→ Consignes de travail
1. Répondez aux questions suivantes à partir de l'article sur la présidence de Samuel Eto'o à la Fécafoot.
(a) Combien de pages compte le programme électoral de Samuel Eto'o ?
(b) À quelle date a-t-il été élu à la présidence de la Fécafoot ?
(c) Quel était le premier chantier de son programme ?
2. D'après l'article sur la présidence de Samuel Eto'o à la Fécafoot, expliquez en une à trois phrases pourquoi l'image de la fédération a été ternie.
3. Rédigez la suite de l'article sur la présidence de Samuel Eto'o à la Fécafoot, à partir de sa dernière phrase.

→ Texte d'étude
* * * * *

Samuel Eto’o avait tellement de choses à dire et à promettre qu’il a tout consigné dans son programme électoral de 19 pages, intitulé « Retrouver notre esprit de conquête pour un Cameroun qui gagne ». Trois ans jour pour jour après son élection le 11 décembre 2021, la relecture de ce document qui promettait de « redonner au football camerounais toute sa grandeur » soulève des questions sur le bilan de l’ancien capitaine des Lions Indomptables.
11 décembre 2021 - 11 décembre 2024. Cela fait exactement trois ans que Samuel Eto’o a été élu à la présidence de la Fédération camerounaise de football (Fécafoot). Trois ans que le meilleur buteur de l’histoire de la Coupe d’Afrique et des Lions Indomptables tente de « redonner au football camerounais toute sa grandeur ».
Son programme ambitieux, intitulé « Retrouver notre esprit de conquête pour un Cameroun qui gagne », promettait une révolution. Mais trois ans plus tard, le bilan de cette présidence est marqué par des déceptions, des scandales et des promesses non tenues. Alors qu’il ambitionne un second mandat, une évaluation de ses cinq principaux engagements révèle une mise en œuvre largement incomplète et des résultats mitigés.
Le premier chantier de Samuel Eto’o visait l’amélioration de la gouvernance. Autant dire qu’il est loin, très loin du sillon qui aurait dû être tracé à cet effet. Les trois premières années de mandat du quadruple Ballon d’Or africain sont caractérisées par une succession de scandales. Entre ruptures abusives de contrats, limogeages, réclamations de factures diverses impayées, affaire de trucage présumé de matchs, problèmes d’éthique, abus d’autorité, modification des textes de la fédération à ses mesures… l’image de l’institution a été ternie et sa crédibilité compromise.

* * * * *

→ Matériel fourni
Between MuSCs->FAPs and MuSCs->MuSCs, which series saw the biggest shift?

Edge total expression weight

* * * * *

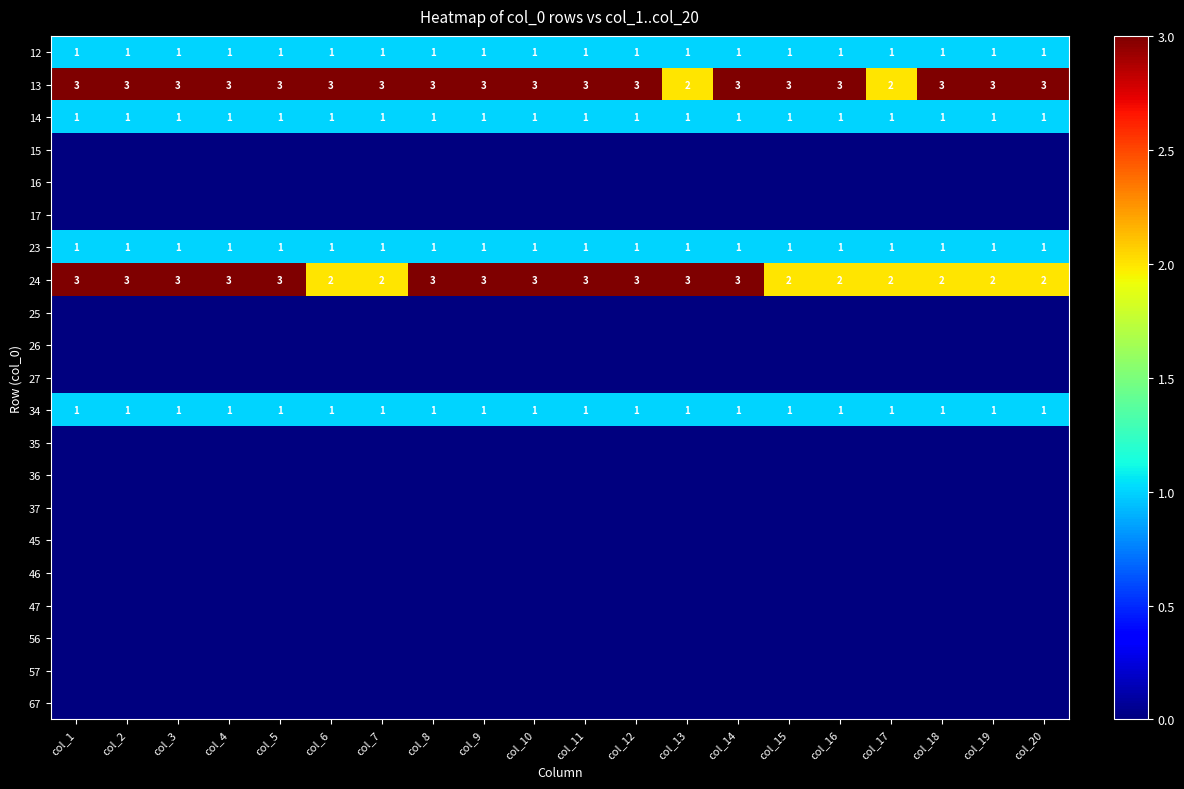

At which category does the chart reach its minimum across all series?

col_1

* * * * *

→ Corrigé de l'exercice
1.
(a) Il compte 19 pages.
(b) Il a été élu le 11 décembre 2021.
(c) Le premier chantier visait l'amélioration de la gouvernance.

2. Les trois premières années du mandat ont été marquées par une succession de scandales. Parmi eux figurent des ruptures abusives de contrats, des limogeages, des factures impayées, une affaire de trucage présumé de matchs, des problèmes d'éthique, des abus d'autorité et la modification des textes de la fédération à ses mesures. Ces affaires ont terni l'image de l'institution et compromis sa crédibilité.

3.
« Mon Exécutif et moi n’avons rien à cacher ». Samuel Eto’o aime bien prononcer cette phrase. Mais au fond, dans la pratique, la transparence est la chose qui caractérise le moins la gestion de la Fécafoot. Le patron du football camerounais a l’art de ne pas [savoir ?] communiquer sur tout ce qui concerne les finances. C’est ainsi qu’il n’a jamais officiellement publié le montant de la subvention du top sponsor des championnats professionnels du pays. Ni sur le contrat avec le désormais ancien équipementier des sélections nationales du Cameroun, One All Sport pourtant présenté comme le plus lucratif de l’histoire des Lions Indomptables. Encore moins celui qu’il a signé avec une entreprise de paris sportifs. Cette opacité soulève des questions sur la sincérité de son engagement à instaurer une gestion transparente.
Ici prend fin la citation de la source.